Pensando alto
Você pode deixar muitas pessoas para trás, pode fingir que nenhuma delas de fato existiu na sua vida, pode apagar o telefone, o endereço e até a maioria das lembranças. Tudo pode ser formatado. Algumas irão embora sem dar tchau, esquecendo-se de todos os momentos, não importando se você está ou não preparado, apenas lembre-se: algumas pessoas não se importam, não se preocupam, não sentem, e se por ventura sentirem, certamente não é o mesmo que você sente. Outras, mais corajosas, conseguem, mesmo sabendo da própria dor e da dor que causará no outro, dar um ponto final digno a quem um dia foi importante. Ir embora sem dar a chance do outro argumentar, ou ao menos de se despedir, cria na pessoa que ficou, um buraco que demora muito tempo para ser preenchido. Conheço algumas pessoas que nem em uma década conseguiram preencher o vazio que ficou.
Relacionamentos terminam, claro que sim, mas não terminam sozinhos, alguém tem que fazer o papel de carrasco. Hoje você, amanhã eu, o outro é sempre variável. O que de fato me incomoda é a maneira, cada vez mais insensível e imatura, que os relacionamentos terminam. Claro que o mundo mudou, as pessoas mudaram, estamos na era do desapego, ninguém lembra da terceira lei de Newton, mas todos querem praticar a lei do desapego - seja lá o que isso for!
Desapego não é sinônimo para descartável e acho que é por isso que as pessoas confundem. Desapego tem a ver com let it be - deixe estar, deixar ir, deixar fluir, sem esforços que não levam a lugar nenhum, sem batalhas coordenadas por egos feridos e problemáticos. Desapegar, não se prender, não fixar, não criar raízes em algo fora de nós mesmos, esse é o sentido real da palavra. Perceba que nada tem a ver com não pensar em futuro, não planejar, não sentir, não se apaixonar e não amar.
Se existe alguma coisa que nos incomoda, cortemos o mal pela raiz, afinal, por que consertar algo que já sabemos imperfeito, se podemos nos reinventar e começar algo "perfeito" com outra pessoa? Não podemos é perder tempo sofrendo, a vida segue e precisamos estar sorrindo, felizes e de preferência, o mais breve possível, acompanhados de um novo alguém.
Admiro quem casa de papel passado, faz festa, convida uma porção de gente (em sua maioria, pessoas que nem ao menos se importam realmente), admiro quem diz sim em uma igreja cheia de pessoas que estão mentalmente fazendo apostas (alguns literalmente) na duração do casamento. Há que se ter muito peito mesmo para colocar um vestido caro, contratar decoração, buffet, salão e tudo mais para alimentar a maldade alheia. É preciso coragem para assumir o desejo de construir um futuro junto com outra pessoa numa época em que o prazer pessoal, o ego (e o seu filhote egoísmo) estão acima de qualquer outro sentimento.
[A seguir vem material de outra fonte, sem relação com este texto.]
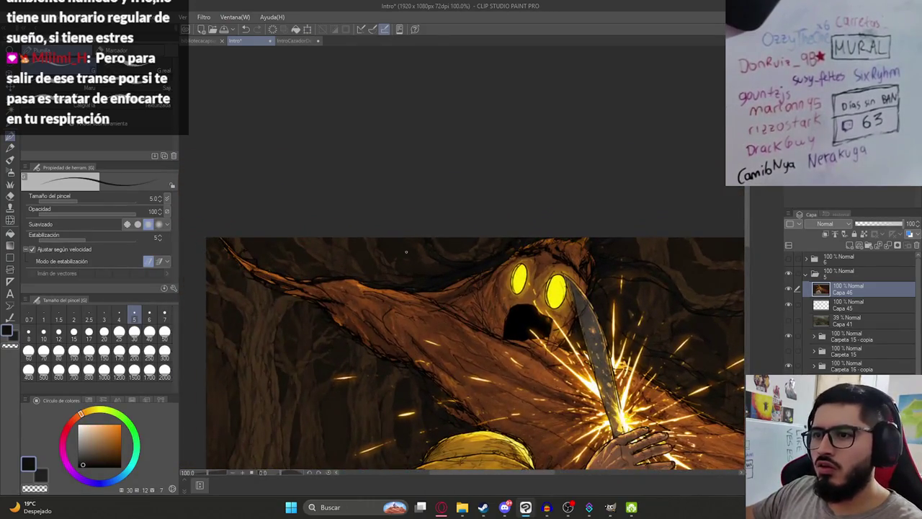
- Set the inking pen's brush size to 25 and save the Intro illustration
{"action": "key", "text": "p"}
Não temos tempo para relacionamentos longos, assim como também não temos para ler aquele livro mais grosso que ganhamos no natal passado. Quero tudo, mas só se for agora. Problemas são rapidamente solucionáveis (a vida é assim mesmo, como você não sabia disso?), sempre existe algum conselho, alguém para ligar na hora do aperto, alguém para jantar quando o relacionamento fica chato, alguém para nos fazer rir quando o nosso "amor" só sabe reclamar. É tanta variedade que não conseguimos fixar em nada, nem mesmo na gente.
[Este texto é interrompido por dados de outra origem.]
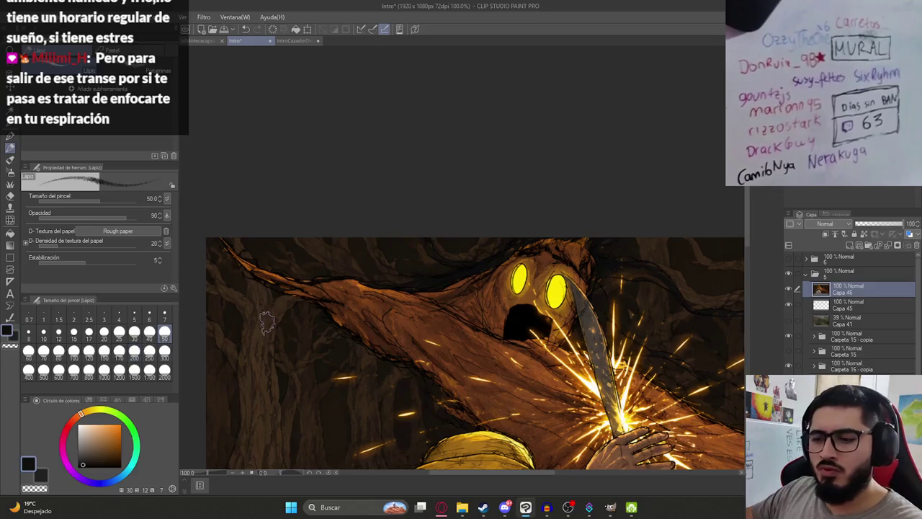
{"action": "key", "text": "p"}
Que somos adaptáveis, isso tenho que concordar, mas discordo fatalmente dessa mutabilidade extrema instalada no mundo. Há que se mudar, com certeza, mas sem esquecer do caminho que nos trouxe até aqui, sem esquecer das pessoas que nos ajudaram a levantar nas rasteiras que a vida nos deu, sem esquecer do que pregamos na hora de falar, sem esquecer que a vida sempre devolve na mesma moeda, cada centavo de troco.
Nada é infinito, tudo é efêmero, mas ao lidar com o outro, tenha ao menos o cuidado de devolve-lo melhor para o mundo.